▶ _What you will do_:
Would you output the lines from the one containing "Upeč si třeba chleba z" through the final line of the entries, exactly and with pictures omitted?

Data extract section start

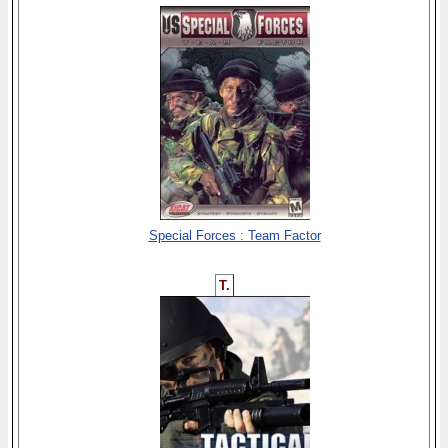
Special Forces : Team Factor
T.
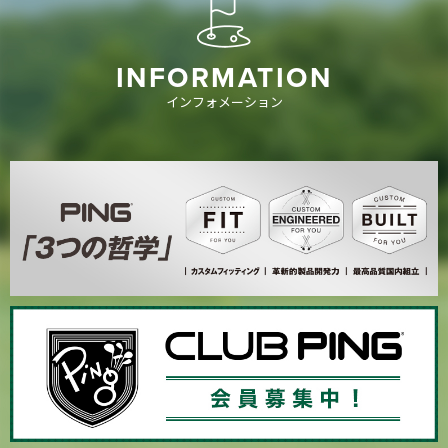
INFORMATION
インフォメーション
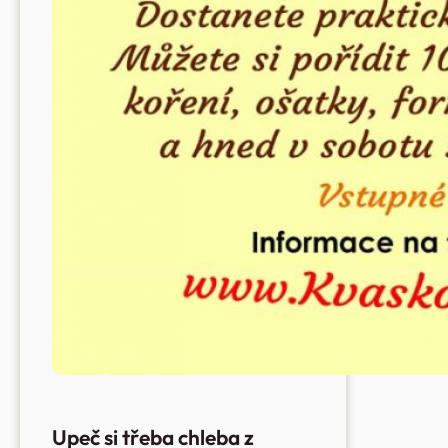
Upeč si třeba chleba z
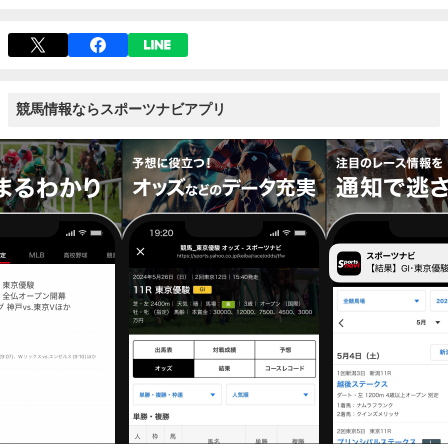
競馬情報ならスポーツナビアプリ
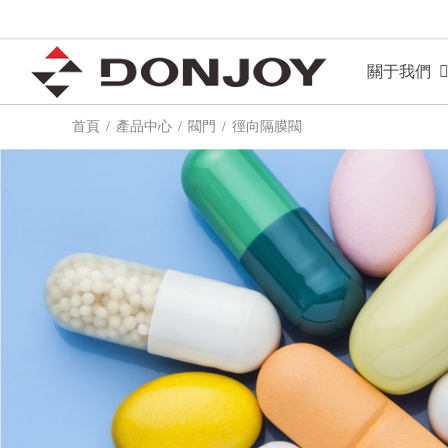
關于我們
首頁
產品中心
閥門
徑向隔膜閥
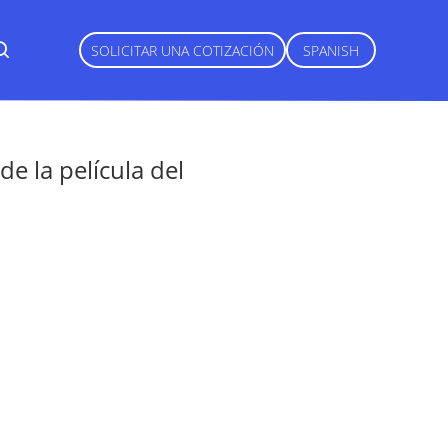
SOLICITAR UNA COTIZACIÓN
SPANISH
e la película del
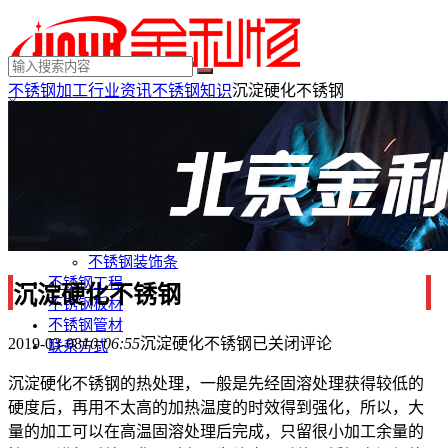
不锈钢加工
行业资讯
不锈钢知识
沉淀硬化不锈钢
×
MENU
不锈钢制品
不锈钢装饰
不锈钢踢脚线
不锈钢门套
不锈钢电梯门套
不锈钢装饰条
不锈钢工程
沉淀硬化不锈钢
不锈钢板材
不锈钢管材
2019-03-08
10:06:55
沉淀硬化不锈钢
已关闭评论
联系方式
沉淀硬化不锈钢的热处理，一般是先经固溶处理获得较低的
硬度后，再用不太高的加热温度的时效得到强化，所以，大
量的加工可以在高温固溶处理后完成，只留很小加工余量的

Data extract section end

▶ _Expected answer_:
Upeč si třeba chleba z
競馬情報ならスポーツナビアプリ
關于我們
首頁
產品中心
閥門
徑向隔膜閥
SOLICITAR UNA COTIZACIÓN
SPANISH
e la película del
不锈钢加工
行业资讯
不锈钢知识
沉淀硬化不锈钢
×
MENU
不锈钢制品
不锈钢装饰
不锈钢踢脚线
不锈钢门套
不锈钢电梯门套
不锈钢装饰条
不锈钢工程
沉淀硬化不锈钢
不锈钢板材
不锈钢管材
2019-03-08
10:06:55
沉淀硬化不锈钢
已关闭评论
联系方式
沉淀硬化不锈钢的热处理，一般是先经固溶处理获得较低的
硬度后，再用不太高的加热温度的时效得到强化，所以，大
量的加工可以在高温固溶处理后完成，只留很小加工余量的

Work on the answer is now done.